## start Extract
However, what does he do in his last sentence? Let me read it to you. “Why do you resort to a ‘God did it’ for the Big Bang when a natural answer, if we ever find one, will account for it?” Isn’t he doing a science of the gaps argument there at the end? Why say God did it if we might actually discover that God didn’t do it? What if we discover that science will tell us and give us a natural answer? It’s a naturalism of the gaps answer, a materialism of the gaps answer, and atheism of the gaps answer. He doesn’t have evidence right now for what caused everything in a natural manner, but he’s very comfortable saying, “Something natural did it.”
Now, he hasn’t told us why he’s justified in that and, going back to his first question that we looked at last week, he wants Christians to give answer supporting their view, but he hasn’t done that here. Admittedly, this is probably not the right venue for him to do so, but if you’re going to say Christians need to give reasons for why they’re going to say God did it, the question could rightly be said back to him. What’s your evidence that God didn’t do it? In other words, what’s your evidence that it’s a naturalistic answer? He doesn’t give one, but that’s a naturalism or a science of the gaps argument. He’s falling prey to the same sort of thing he’s critiquing the Christian of doing.
It’s also worth pointing out that if anyone ever were able to do a lab experiment to show that something could come from nothing, what they would have evidenced is actually creation. They would have had a scientist who set up the conditions and ran an experiment and used whatever mechanism they discovered and invented to create something from nothing. I don’t actually think you can create something as a human person from nothing, but that’s a separate issue. Let’s just say you could. You would not have shown what they’re trying to attempt to prove. You would have shown that an intelligent cause was necessary, so there’s another issue with that.
## end Extract
## start Information provided
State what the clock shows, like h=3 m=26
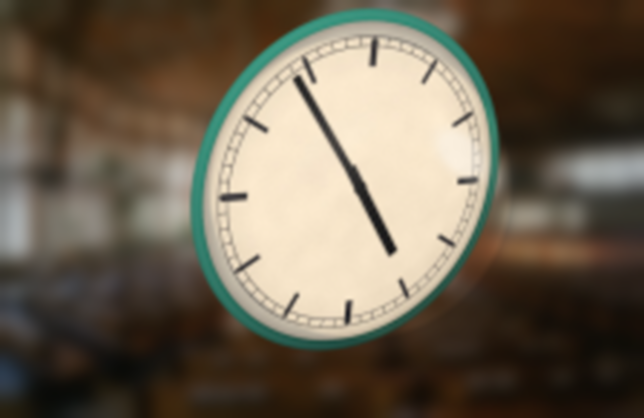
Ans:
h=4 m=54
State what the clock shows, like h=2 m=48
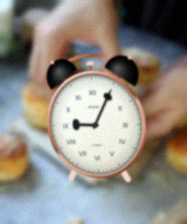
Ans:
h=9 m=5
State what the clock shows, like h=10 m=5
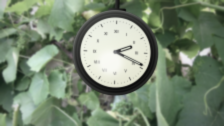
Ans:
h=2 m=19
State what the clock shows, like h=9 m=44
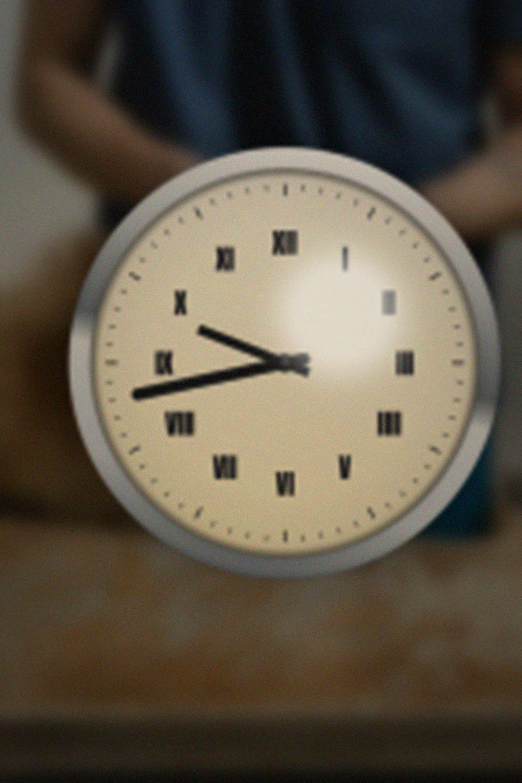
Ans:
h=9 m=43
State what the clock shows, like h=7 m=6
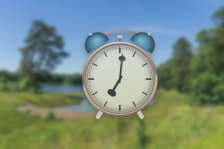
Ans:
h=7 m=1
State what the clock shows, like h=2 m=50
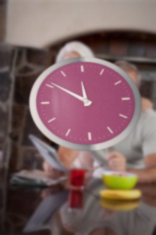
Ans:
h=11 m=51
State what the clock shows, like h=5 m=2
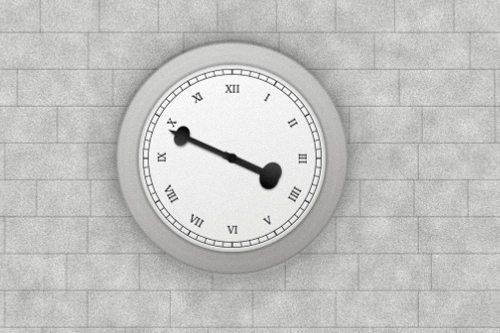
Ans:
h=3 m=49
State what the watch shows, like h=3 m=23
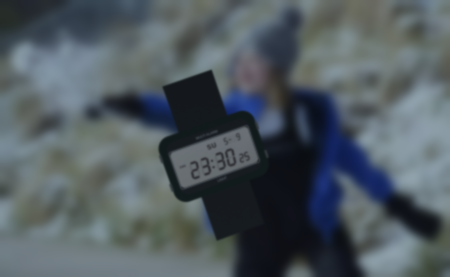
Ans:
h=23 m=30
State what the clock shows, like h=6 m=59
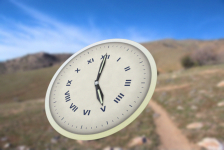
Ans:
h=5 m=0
## end Information provided
## start Information provided
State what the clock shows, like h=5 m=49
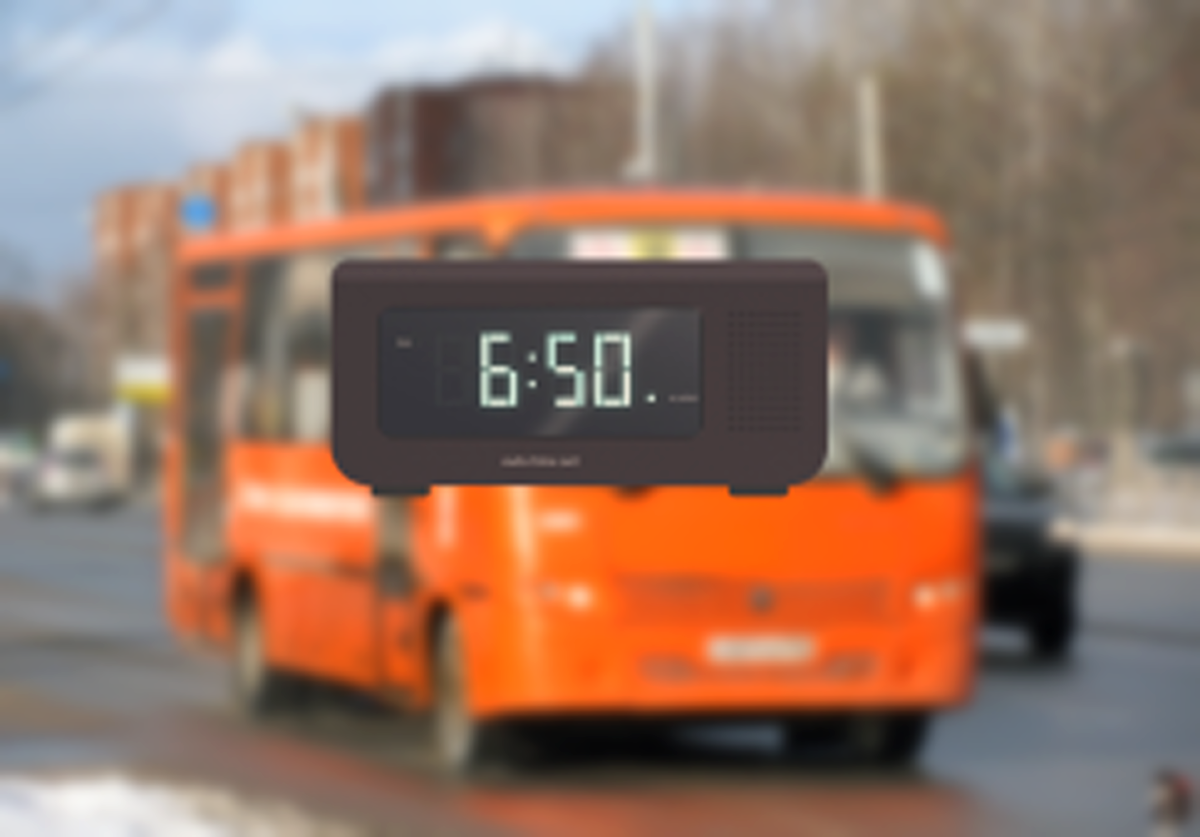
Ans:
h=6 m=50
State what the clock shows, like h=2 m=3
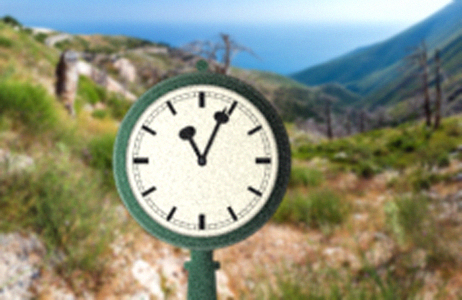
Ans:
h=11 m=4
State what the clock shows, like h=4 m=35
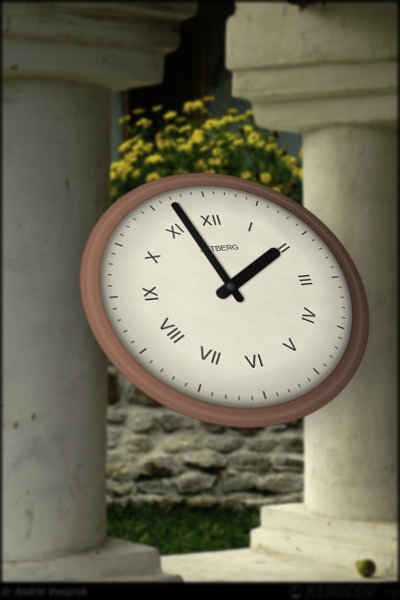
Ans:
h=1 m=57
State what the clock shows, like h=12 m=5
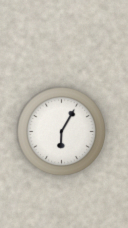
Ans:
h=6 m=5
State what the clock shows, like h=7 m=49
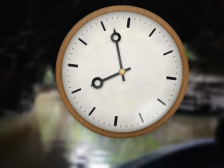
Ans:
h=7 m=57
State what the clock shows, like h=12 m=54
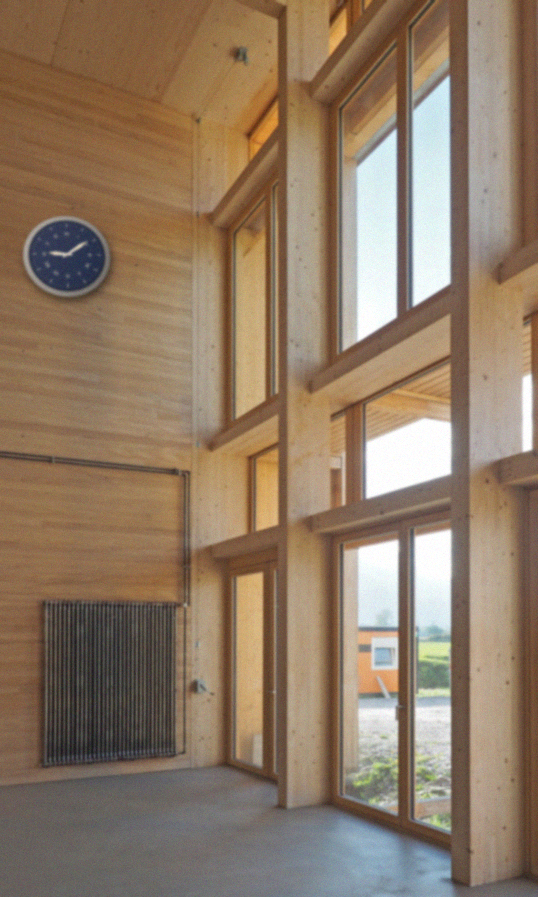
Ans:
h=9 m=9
## end Information provided
## start Information provided
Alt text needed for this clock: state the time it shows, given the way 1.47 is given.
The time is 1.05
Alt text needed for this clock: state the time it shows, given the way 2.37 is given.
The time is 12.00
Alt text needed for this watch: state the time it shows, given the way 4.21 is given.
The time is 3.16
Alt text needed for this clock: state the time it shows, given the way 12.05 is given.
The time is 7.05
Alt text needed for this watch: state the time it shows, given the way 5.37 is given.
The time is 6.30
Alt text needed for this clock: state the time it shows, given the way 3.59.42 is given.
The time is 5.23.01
## end Information provided
**Written problem A**
According to the passage on science of the gaps arguments, what would a lab experiment showing something coming from nothing actually have evidenced?
**Written problem B**
Extract the part of the passage on science of the gaps arguments starting at "It’s also worth" and ending at "issue with that.".

**Task answer A**
It would have evidenced creation.

**Task answer B**
It’s also worth pointing out that if anyone ever were able to do a lab experiment to show that something could come from nothing, what they would have evidenced is actually creation. They would have had a scientist who set up the conditions and ran an experiment and used whatever mechanism they discovered and invented to create something from nothing. I don’t actually think you can create something as a human person from nothing, but that’s a separate issue. Let’s just say you could. You would not have shown what they’re trying to attempt to prove. You would have shown that an intelligent cause was necessary, so there’s another issue with that.